Personal observations of one writer. Frequent references to pop culture, blues music and lifetime truths.
Wednesday, December 3, 2008
Won By a Lip
I love when life imitates art. Now and then a story like the one I am about to relate comes along. I used to save a few like this to answer the cynical students of literature whose response to anything symbolic or allegoric was a high decibel Tsk!
Bad enough they couldn't appreciate the beauty, the aesthetic, they'd usually follow up the sound effects with, "You're just reading into this. Why isn't a name just a name, or an object just the object it is?"
Yeah, I know what Freud said about cigars, but Dude, that's the point, to read into it. Go deep, my brother, my sister.
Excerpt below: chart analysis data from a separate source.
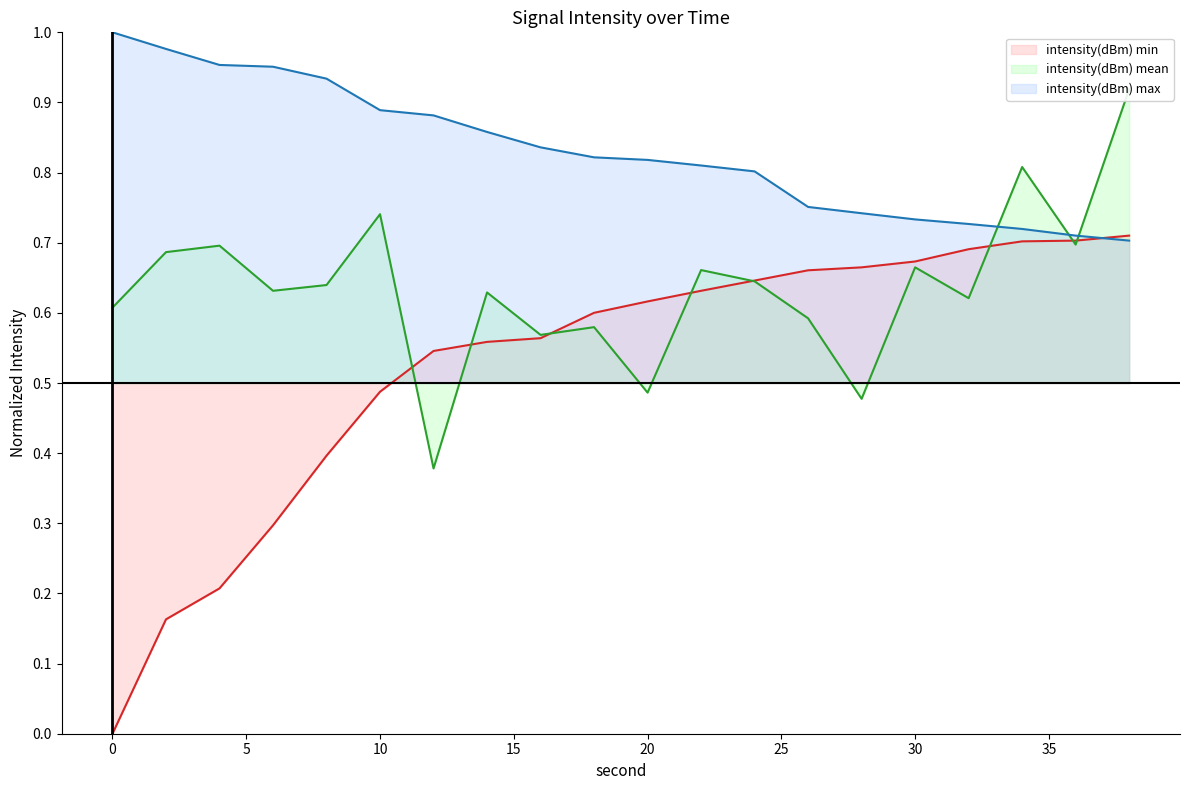

What is the average value of the intensity(dBm) mean series?

0.6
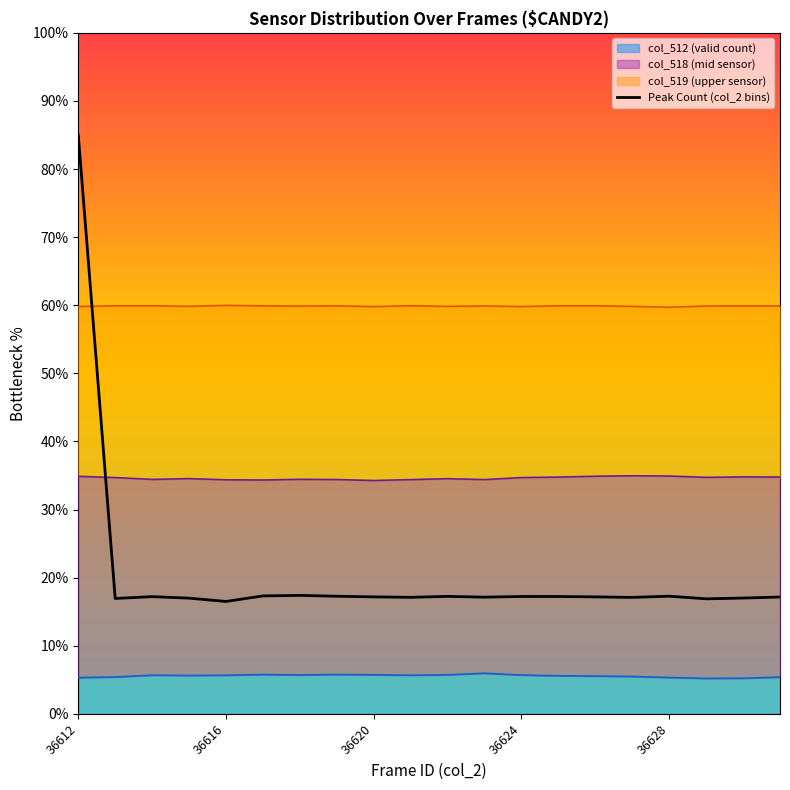

The chart shows a value of 17.1 at 9. True or false?

True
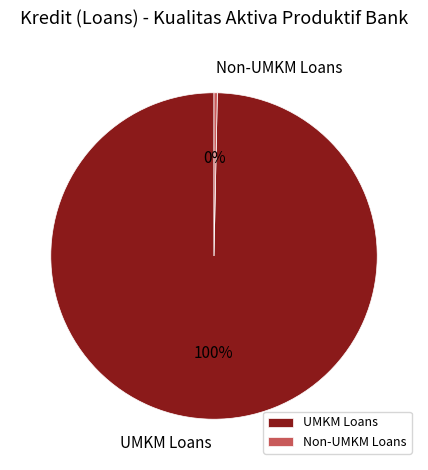

What is the smallest slice in the pie chart?

Non-UMKM Loans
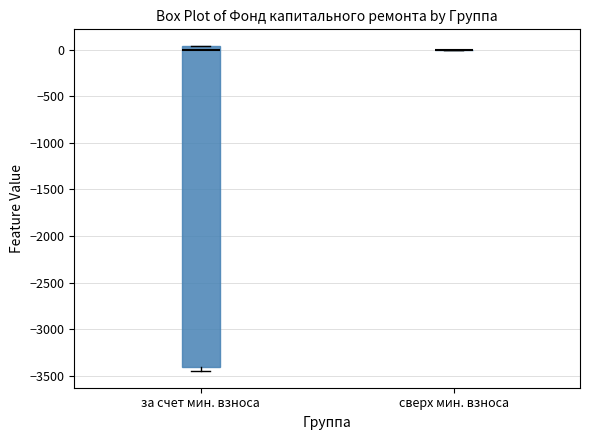

Comparing the boxes themselves (not the whiskers), which one is the tallest?

за счет мин. взноса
So here's the deal, and it involves a racetrack story too: Last week at Beulah Park, a small D List track that's in that part of Ohio that is just about Kentucky they've uncovered a ringer. A ringer, in horse racing, for those of you who are uninitiated, is when a horse runs a race under the name of another horse. A dead ringer, see? It's highly illegal and difficult to do because aside from being identified by color, specific markings, something called *"night eyes" and a number tattooed under their upper lip, most ringer attempts are easily foiled. I know of one that happened at a small Midwestern track a few years back when the paddock judge decided to forego the identification by lip because a freak snowstorm came up and all horses were covered with white flakes and they just wanted to get in the last race of the day. Because horses run in levels of competition, if you slip in a higher quality horse against a group with less skill-BINGO...Go to the window and collect.
At Beulah Park the other day, a horse called Valid Action was entered in a race. The official results show that he won that race, but it was later revealed that a better horse by the name of Purdy Tricky actually ran and won the race.
What follows now are steep fines and suspensions for the trainer and the horse identifier who are ultimately responsible for this state of affairs. Turns out that the chief horse identifier at the track was out that day and an underling filling in made the mistake. Even if the tattoo number was misread, you'd think they would check the color and markings. * (If you want to know what "night eyes" are send me an email)
Believe it or not this kind of thing can happen with no ill intention. I'm not saying this example is an accident. I don't know. But it has happened accidently especially when horses are shipped from one trainer to another. By the way, the name of the suspended horse identifier was Malarky.